* _WORK ITEM_
Write out the lines below verbatim, omitting the pictures.

* _DATASET SECTION_
☆ ☆ ☆ ☆

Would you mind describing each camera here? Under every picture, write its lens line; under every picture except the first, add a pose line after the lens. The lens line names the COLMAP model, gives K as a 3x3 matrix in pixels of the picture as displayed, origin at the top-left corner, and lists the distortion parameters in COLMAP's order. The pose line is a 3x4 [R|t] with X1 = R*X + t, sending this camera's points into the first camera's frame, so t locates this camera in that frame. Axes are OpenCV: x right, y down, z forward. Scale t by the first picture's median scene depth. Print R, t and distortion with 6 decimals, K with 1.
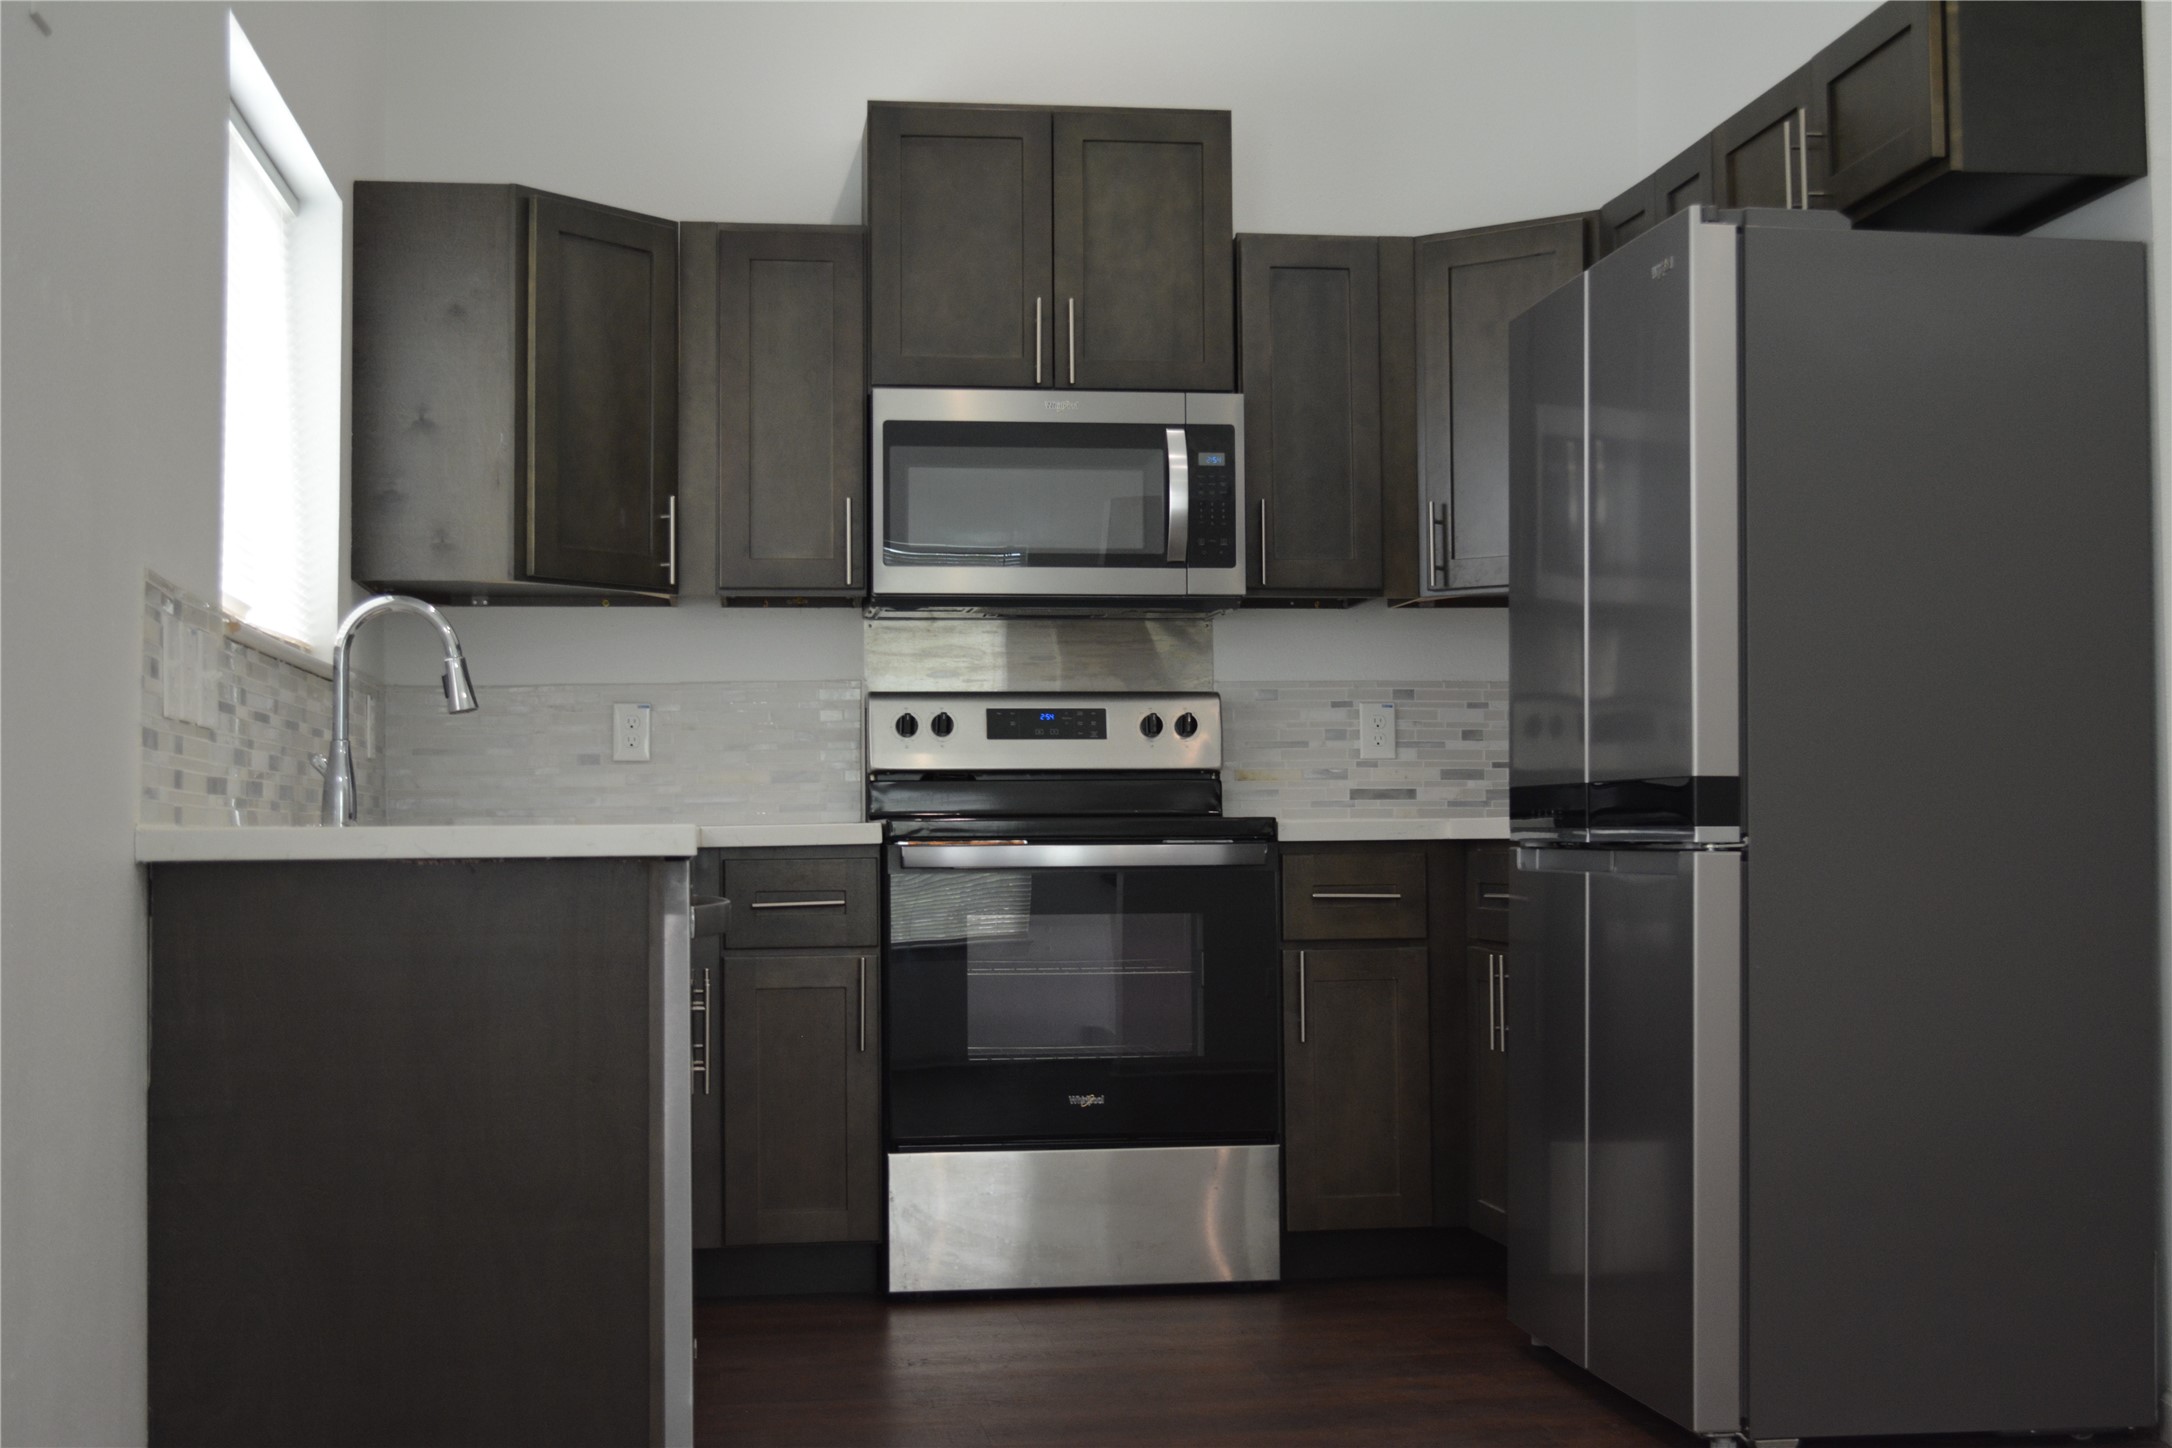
lens RADIAL K [[2761.6, 0, 1086.0], [0, 2761.6, 724.0], [0, 0, 1]] dist [-0.050717, -0.019140]
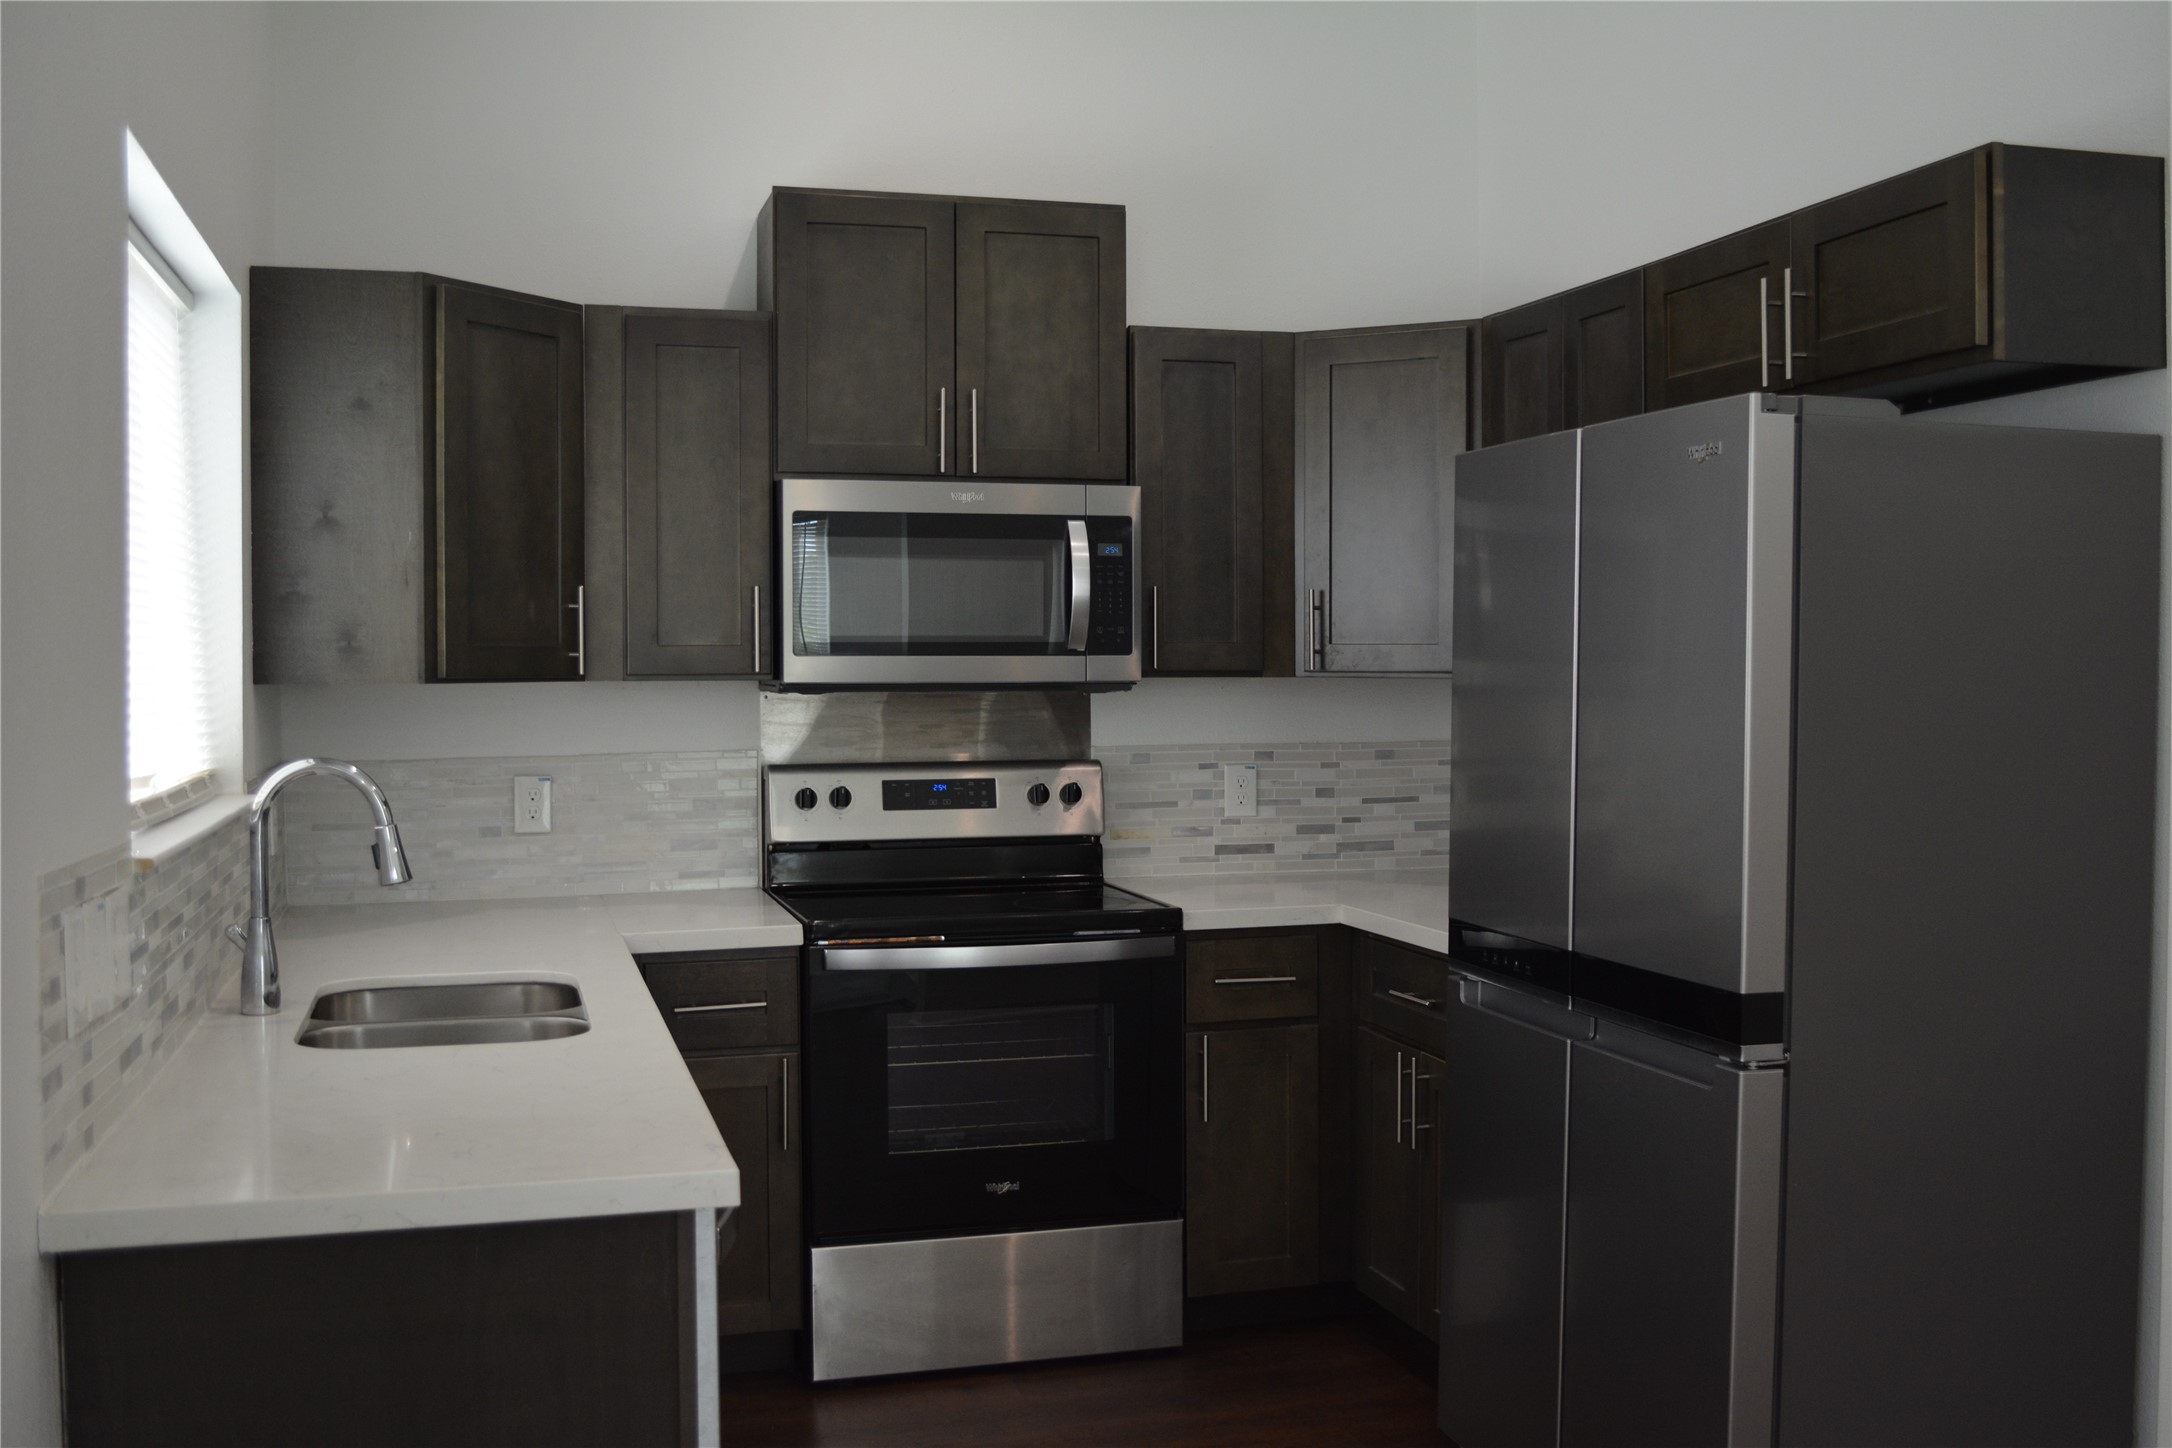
lens RADIAL K [[2118.3, 0, 1086.0], [0, 2118.3, 724.0], [0, 0, 1]] dist [-0.067815, 0.005985]
pose [[0.989941, 0.000086, 0.141481, -0.075779], [-0.009603, 0.997734, 0.066587, -0.083764], [-0.141155, -0.067276, 0.987699, 0.214147]]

☆ ☆ ☆ ☆

* _RESPONSE TO THIS EXERCISE_
Would you mind describing each camera here? Under every picture, write its lens line; under every picture except the first, add a pose line after the lens. The lens line names the COLMAP model, gives K as a 3x3 matrix in pixels of the picture as displayed, origin at the top-left corner, and lists the distortion parameters in COLMAP's order. The pose line is a 3x4 [R|t] with X1 = R*X + t, sending this camera's points into the first camera's frame, so t locates this camera in that frame. Axes are OpenCV: x right, y down, z forward. Scale t by the first picture's median scene depth. Print R, t and distortion with 6 decimals, K with 1.
lens RADIAL K [[2761.6, 0, 1086.0], [0, 2761.6, 724.0], [0, 0, 1]] dist [-0.050717, -0.019140]
lens RADIAL K [[2118.3, 0, 1086.0], [0, 2118.3, 724.0], [0, 0, 1]] dist [-0.067815, 0.005985]
pose [[0.989941, 0.000086, 0.141481, -0.075779], [-0.009603, 0.997734, 0.066587, -0.083764], [-0.141155, -0.067276, 0.987699, 0.214147]]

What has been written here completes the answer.